The doctor, not looking a day younger but with shorter hair and a tamer pair of bifocals that had a startlingly normalizing effect on his eccentric grin, had his arm around a beautiful young woman with her hair tied back under a snood. She wore a gray dress, stylish at the time, and they both had their hands on the shoulder of a preteen girl. The child looked pale and sickly, but was smiling as happily as her parents.
"Ja, ja. That's the Doctor and his wife and daughter." She took the bandage and a wet cloth and began to clean the cut. Schrodinger let out a purr of happiness and she wondered if he allowed himself the pain in order to be touched by another living soul. She supposed that if she were as young as he was, she would pull a stunt like that too.
"I never knew he had a wife," Schrodinger said, wincing as the cloth rubbed roughly against his scraped knee.
"Not anymore," Zorin corrected. "They died back in the late 30s, sometime before he created you." She took the other side of the cloth, which she'd left dry, and began to mop up the watery, bloody mix now on the boy's calf. "That's how the Doctor started work here," she added. "He was searching for the cure for his daughter's consumption."

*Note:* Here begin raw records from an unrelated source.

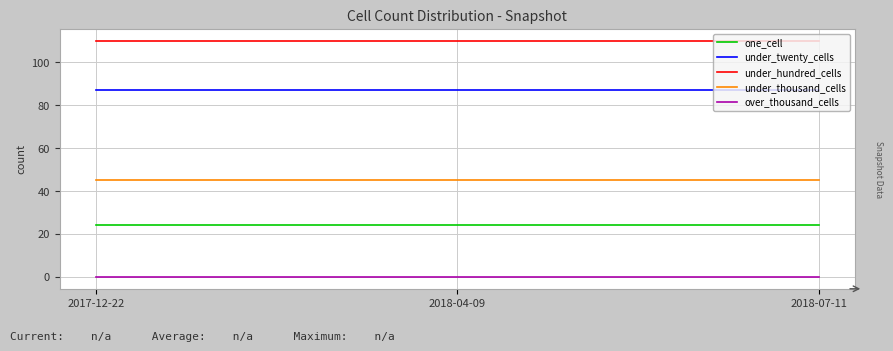

Is this an area chart (filled region under the line)?

No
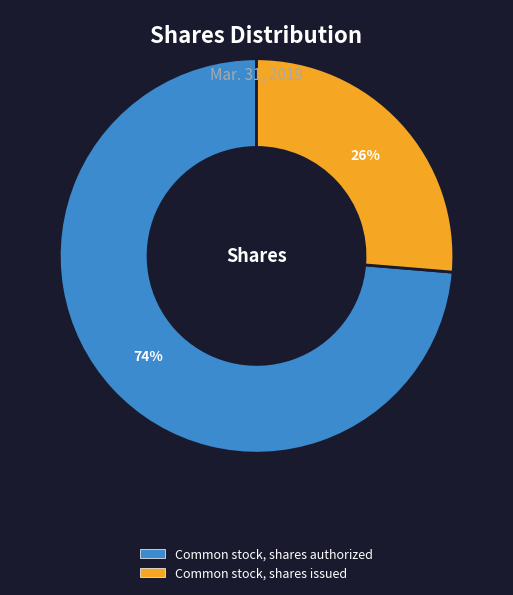

True or false: Common stock, shares issued accounts for 14% of the total.

False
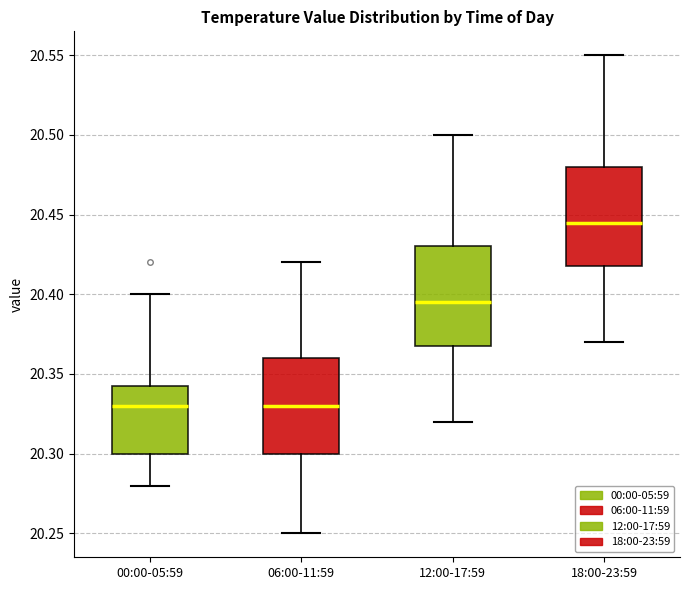

Reading left to right, transcribe this box plot: for each box, give where its median line is, the range the box spans, and where its two whiskers end, as read against the y-axis. The values are not printed on the chart, so give them approximately, as read against the axis.

00:00-05:59: median 20.330, box 20.300 to 20.345, whiskers 20.280 to 20.400
06:00-11:59: median 20.330, box 20.300 to 20.360, whiskers 20.250 to 20.420
12:00-17:59: median 20.395, box 20.370 to 20.430, whiskers 20.320 to 20.500
18:00-23:59: median 20.445, box 20.420 to 20.480, whiskers 20.370 to 20.550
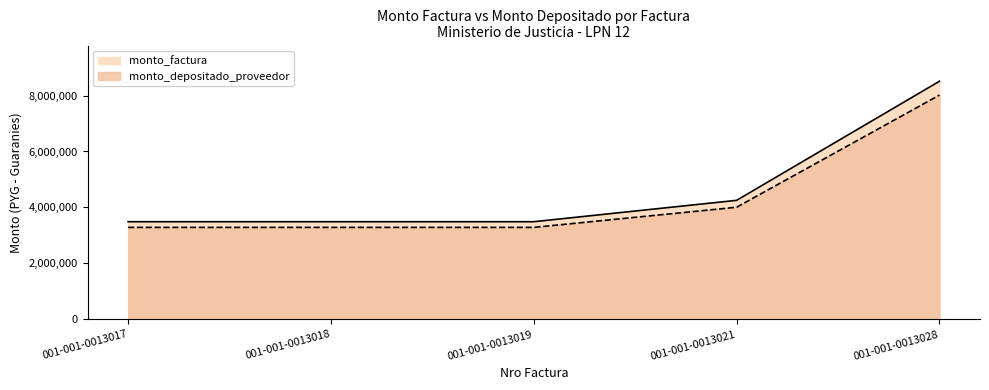

How many distinct data groups are displayed?

2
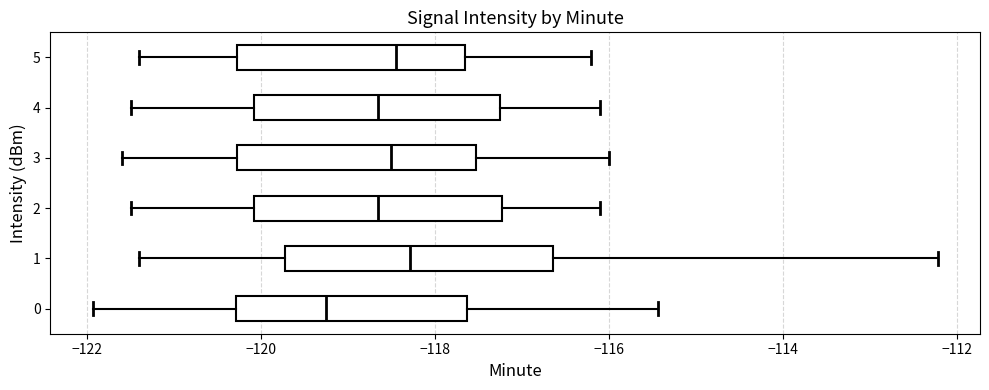

Where is the left edge of the box at y = 0 on the x-axis? The values are not printed on the chart, so give them approximately, as read against the axis.

-120.2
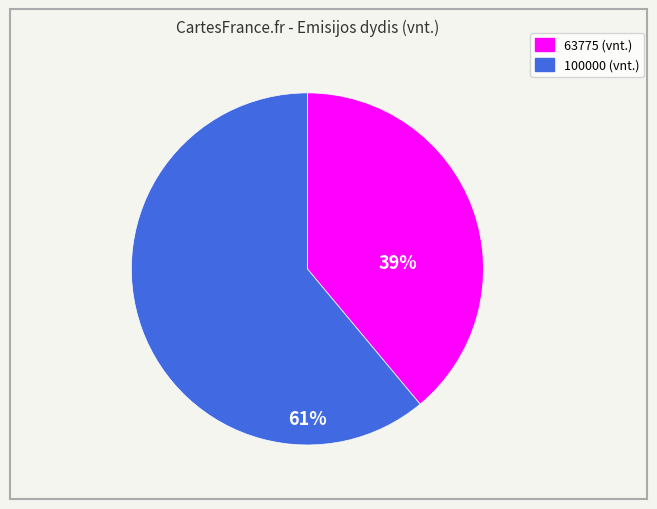

To the nearest percent, what percentage of the pie is 100000?

61%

"But there's a vaccine for that, isn't there?" Schrodinger asked. "Ow! Das schmertzt, Zorin! Be careful!" he cried, jerking his knee away. She jerked it back with a scowl and continued her assault on his gory leg.
"Back then, it wasn't well known. Only after World War II. Besides, by that time they were already dead." She threw down the cloth and got the bandages. "There was a horrible tragedy. The Doctor sent them to a house on a cliff by the ocean, so that the air could help his daughter's condition." She paused, remembering herself that time, long ago, when she'd first heard the news.
"There was an earthquake, and the house, the cliff, and the girls all fell into the sea. Their bodies were found washed ashore the next day, and they're actually buried here in Germany. It broke the Doctor's heart—he went crazy for a bit." She finished the bandaging and ripped the rest of the roll free with her teeth before tucking the edge underneath the padded wound.
"They're buried on a hill." Zorin nodded.
"That's why he stayed; first, he searched for a cure. Now, he's trying to find the chip's full extent of powers." She looked at the photograph. "He doesn't care about war. He only wants to bring his family back to life."
Afterword: As Ketti says; "Poor deluded Doc."
I know. I'm heartless for writing this. But it kept pounding away at my brain. I couldn't get it to leave. So I had to write it. Plus, anyone with a supposed name of "Avondale" is immediately cool enough to write about in my book.